• [Supplied records]
-- Opening Marker --

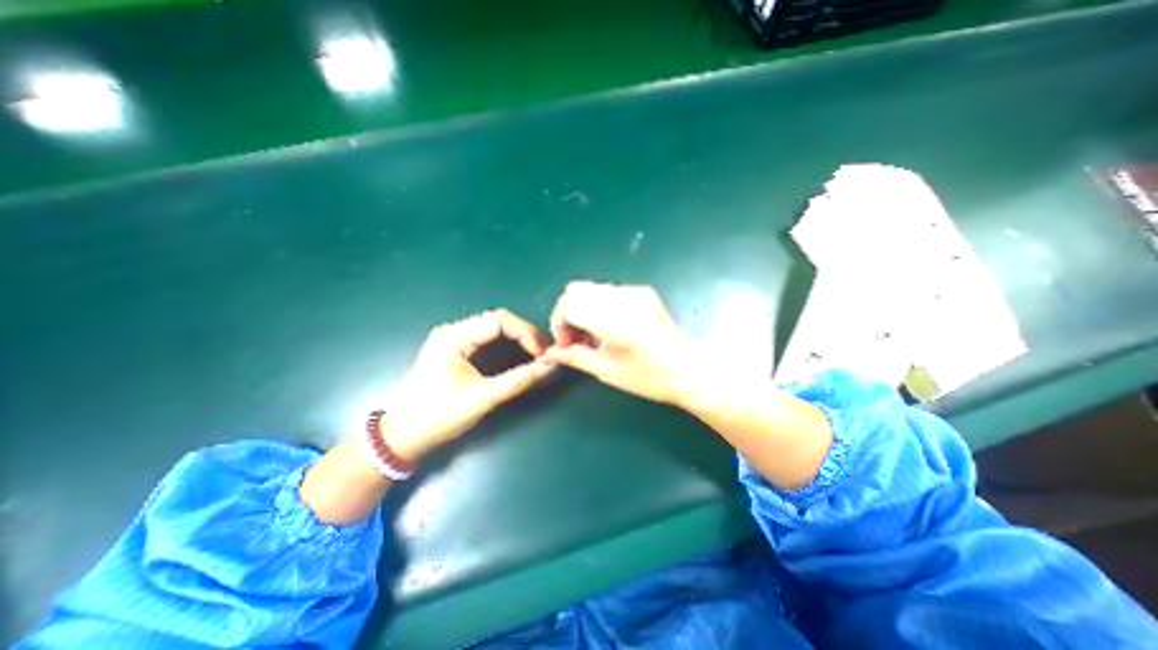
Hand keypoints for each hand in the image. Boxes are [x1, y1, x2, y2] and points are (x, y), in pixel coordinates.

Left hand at [383, 309, 554, 460]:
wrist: (400, 437)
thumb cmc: (437, 416)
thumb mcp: (482, 398)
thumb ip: (518, 380)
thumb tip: (550, 366)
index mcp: (454, 336)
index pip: (500, 320)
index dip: (526, 332)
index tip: (543, 353)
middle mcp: (453, 331)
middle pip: (498, 320)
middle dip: (524, 334)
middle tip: (543, 354)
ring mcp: (453, 340)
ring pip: (494, 329)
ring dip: (517, 339)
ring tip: (536, 355)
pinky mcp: (455, 351)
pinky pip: (487, 339)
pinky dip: (507, 346)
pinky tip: (518, 356)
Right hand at [550, 279, 700, 405]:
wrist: (689, 370)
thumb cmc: (648, 377)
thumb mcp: (607, 371)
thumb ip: (575, 357)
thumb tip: (551, 353)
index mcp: (613, 320)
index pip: (568, 304)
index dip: (559, 324)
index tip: (567, 344)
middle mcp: (622, 298)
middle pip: (575, 290)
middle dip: (568, 314)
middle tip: (577, 339)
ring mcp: (634, 291)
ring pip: (591, 288)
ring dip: (583, 308)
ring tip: (593, 335)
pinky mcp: (643, 292)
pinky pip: (608, 291)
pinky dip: (599, 305)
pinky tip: (609, 327)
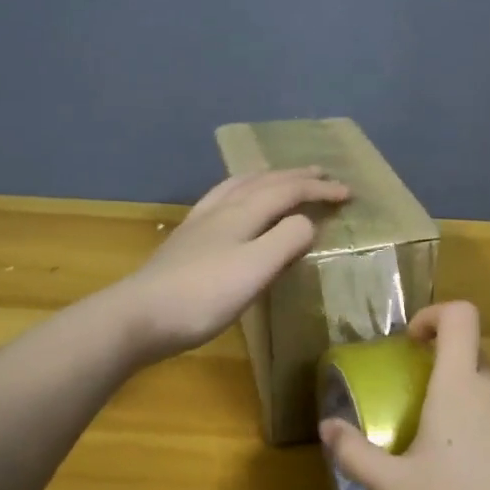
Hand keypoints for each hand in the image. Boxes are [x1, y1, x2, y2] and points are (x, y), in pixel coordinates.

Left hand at [118, 168, 350, 360]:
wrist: (140, 315)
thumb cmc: (204, 295)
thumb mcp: (256, 269)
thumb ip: (286, 240)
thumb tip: (307, 223)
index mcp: (243, 213)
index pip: (288, 191)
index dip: (319, 190)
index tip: (348, 194)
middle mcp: (222, 208)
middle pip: (264, 182)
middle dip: (296, 177)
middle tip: (322, 174)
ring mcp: (200, 222)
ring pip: (239, 186)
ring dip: (267, 178)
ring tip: (280, 178)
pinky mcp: (186, 239)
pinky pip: (222, 199)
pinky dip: (241, 191)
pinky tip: (234, 204)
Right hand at [321, 302, 489, 489]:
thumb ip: (357, 454)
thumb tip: (326, 427)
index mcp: (462, 386)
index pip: (459, 316)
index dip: (436, 316)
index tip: (418, 342)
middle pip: (477, 365)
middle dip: (454, 384)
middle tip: (437, 430)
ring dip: (488, 418)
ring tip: (478, 471)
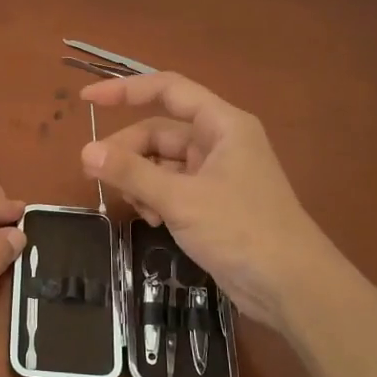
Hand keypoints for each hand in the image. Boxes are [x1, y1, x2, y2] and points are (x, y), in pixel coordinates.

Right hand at [79, 73, 344, 329]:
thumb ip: (132, 173)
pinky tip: (152, 221)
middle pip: (159, 131)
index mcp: (222, 125)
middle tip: (95, 175)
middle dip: (127, 151)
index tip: (86, 100)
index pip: (168, 90)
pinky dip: (155, 199)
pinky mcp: (213, 203)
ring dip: (140, 180)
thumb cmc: (241, 230)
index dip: (125, 90)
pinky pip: (172, 188)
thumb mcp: (181, 199)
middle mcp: (219, 142)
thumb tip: (85, 152)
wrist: (291, 286)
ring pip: (162, 162)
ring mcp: (216, 174)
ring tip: (133, 206)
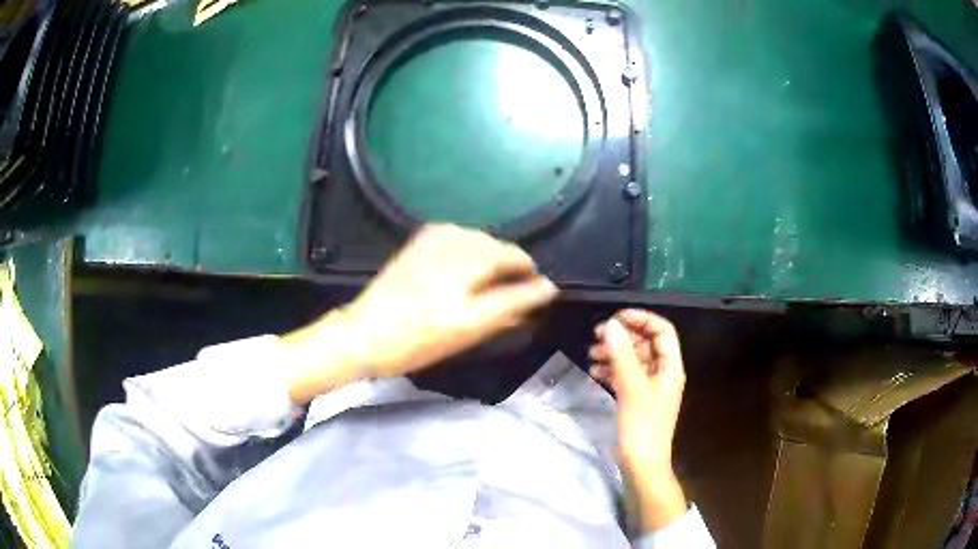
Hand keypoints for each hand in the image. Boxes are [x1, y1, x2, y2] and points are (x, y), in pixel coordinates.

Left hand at [283, 224, 557, 403]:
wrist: (364, 334)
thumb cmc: (418, 340)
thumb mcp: (470, 328)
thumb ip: (512, 303)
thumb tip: (545, 288)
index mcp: (470, 260)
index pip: (516, 258)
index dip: (529, 277)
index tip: (533, 297)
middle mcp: (455, 239)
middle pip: (498, 247)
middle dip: (508, 270)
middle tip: (506, 300)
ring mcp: (435, 237)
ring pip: (479, 241)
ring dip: (489, 261)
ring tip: (485, 289)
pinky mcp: (420, 240)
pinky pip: (458, 237)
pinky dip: (468, 253)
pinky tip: (463, 272)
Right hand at [589, 309, 687, 530]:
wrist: (641, 463)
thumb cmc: (642, 425)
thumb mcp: (632, 388)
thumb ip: (622, 355)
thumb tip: (610, 325)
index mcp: (670, 367)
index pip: (662, 331)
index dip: (641, 319)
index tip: (615, 318)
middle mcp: (662, 372)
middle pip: (645, 343)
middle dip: (622, 336)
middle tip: (597, 335)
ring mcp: (649, 386)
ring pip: (633, 359)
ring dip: (613, 353)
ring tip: (591, 353)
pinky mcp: (636, 398)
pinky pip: (625, 375)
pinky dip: (611, 370)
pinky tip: (594, 371)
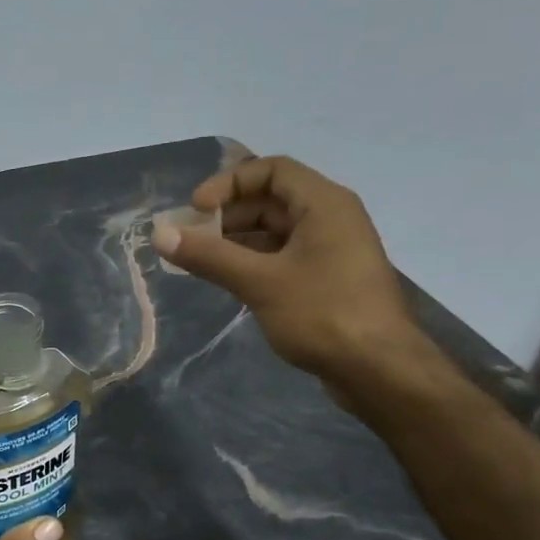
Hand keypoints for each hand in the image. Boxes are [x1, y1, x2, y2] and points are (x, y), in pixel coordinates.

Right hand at [152, 155, 437, 395]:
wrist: (379, 369)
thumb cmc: (323, 314)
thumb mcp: (259, 282)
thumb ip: (209, 256)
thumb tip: (160, 234)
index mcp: (324, 204)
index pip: (271, 170)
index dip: (229, 183)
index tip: (196, 210)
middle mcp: (331, 219)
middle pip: (271, 201)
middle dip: (227, 215)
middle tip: (190, 239)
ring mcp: (331, 252)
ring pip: (275, 233)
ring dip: (236, 242)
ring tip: (199, 261)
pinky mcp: (327, 281)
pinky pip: (283, 258)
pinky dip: (253, 263)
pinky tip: (227, 281)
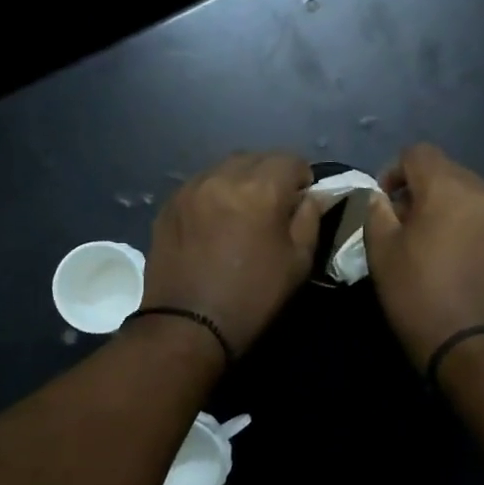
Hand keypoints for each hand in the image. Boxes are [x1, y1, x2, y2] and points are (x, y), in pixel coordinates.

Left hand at [142, 153, 323, 355]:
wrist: (186, 326)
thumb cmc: (252, 297)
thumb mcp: (297, 262)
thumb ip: (310, 219)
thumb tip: (314, 195)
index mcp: (260, 189)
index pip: (291, 160)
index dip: (302, 179)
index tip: (301, 202)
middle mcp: (223, 176)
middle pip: (256, 158)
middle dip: (270, 174)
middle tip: (273, 207)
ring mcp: (191, 188)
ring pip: (224, 167)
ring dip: (240, 181)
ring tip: (242, 212)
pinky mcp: (169, 204)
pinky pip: (200, 184)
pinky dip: (213, 193)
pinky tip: (214, 222)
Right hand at [363, 144, 483, 371]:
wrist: (479, 351)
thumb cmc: (420, 298)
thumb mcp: (382, 254)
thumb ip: (377, 212)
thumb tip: (381, 196)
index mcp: (449, 189)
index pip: (418, 153)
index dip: (394, 171)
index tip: (385, 203)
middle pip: (449, 172)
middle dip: (423, 190)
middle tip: (406, 225)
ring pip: (472, 198)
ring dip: (450, 210)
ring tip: (435, 246)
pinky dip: (472, 231)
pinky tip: (462, 264)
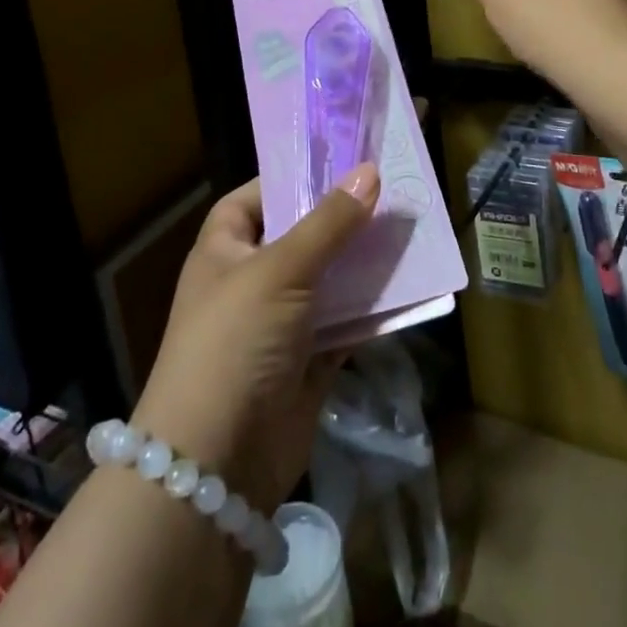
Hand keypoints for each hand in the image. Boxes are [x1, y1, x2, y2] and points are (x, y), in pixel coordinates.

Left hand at [130, 165, 378, 515]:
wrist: (216, 464)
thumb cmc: (235, 341)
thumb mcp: (280, 270)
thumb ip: (329, 223)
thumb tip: (370, 171)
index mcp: (225, 250)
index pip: (253, 198)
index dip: (288, 179)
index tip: (337, 162)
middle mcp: (250, 282)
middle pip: (300, 237)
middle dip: (341, 219)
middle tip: (390, 189)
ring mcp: (279, 325)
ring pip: (328, 281)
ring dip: (363, 263)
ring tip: (409, 229)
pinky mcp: (307, 363)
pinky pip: (346, 325)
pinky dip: (372, 311)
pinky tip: (410, 288)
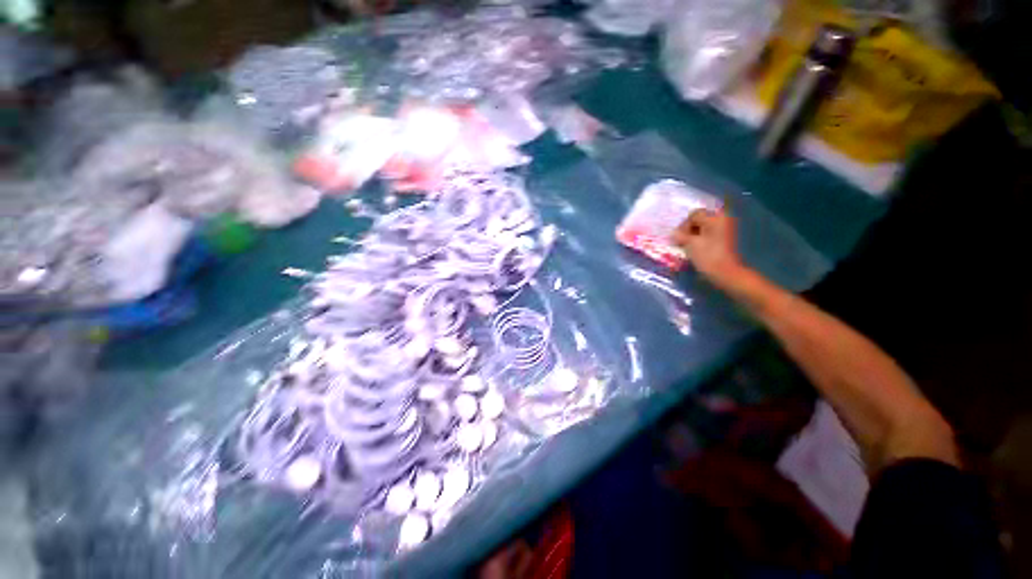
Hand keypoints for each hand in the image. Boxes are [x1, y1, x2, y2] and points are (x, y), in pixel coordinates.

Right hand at [671, 209, 745, 287]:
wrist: (725, 273)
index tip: (680, 238)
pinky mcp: (724, 238)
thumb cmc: (708, 256)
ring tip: (687, 246)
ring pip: (703, 227)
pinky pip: (708, 233)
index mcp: (715, 218)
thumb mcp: (690, 243)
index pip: (694, 214)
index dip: (684, 225)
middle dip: (689, 229)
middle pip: (699, 219)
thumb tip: (673, 233)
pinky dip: (700, 239)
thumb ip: (680, 235)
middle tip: (682, 241)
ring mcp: (725, 229)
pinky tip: (695, 248)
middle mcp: (723, 219)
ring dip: (693, 234)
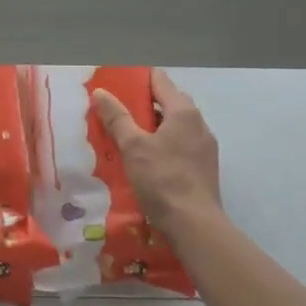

-- Closing Marker --

• [Exercise description] Reproduce exactly the lines of the data above that run from the line with "pinky tip: (410, 288)" down to the line with "index mcp: (715, 218)", both ends included. Pictures do not belong in the copy.

• [Solution to this problem]
pinky tip: (410, 288)
Hand keypoints for each hand in the image. Boxes are [x1, y1, x2, y2] and points are (x, y), in pixel coordinates.

Right hand at [671, 209, 745, 287]:
wrist: (725, 273)
index tip: (680, 238)
pinky mcp: (724, 238)
thumb cmc: (708, 256)
ring tip: (687, 246)
ring pip: (703, 227)
pinky pip: (708, 233)
index mcp: (715, 218)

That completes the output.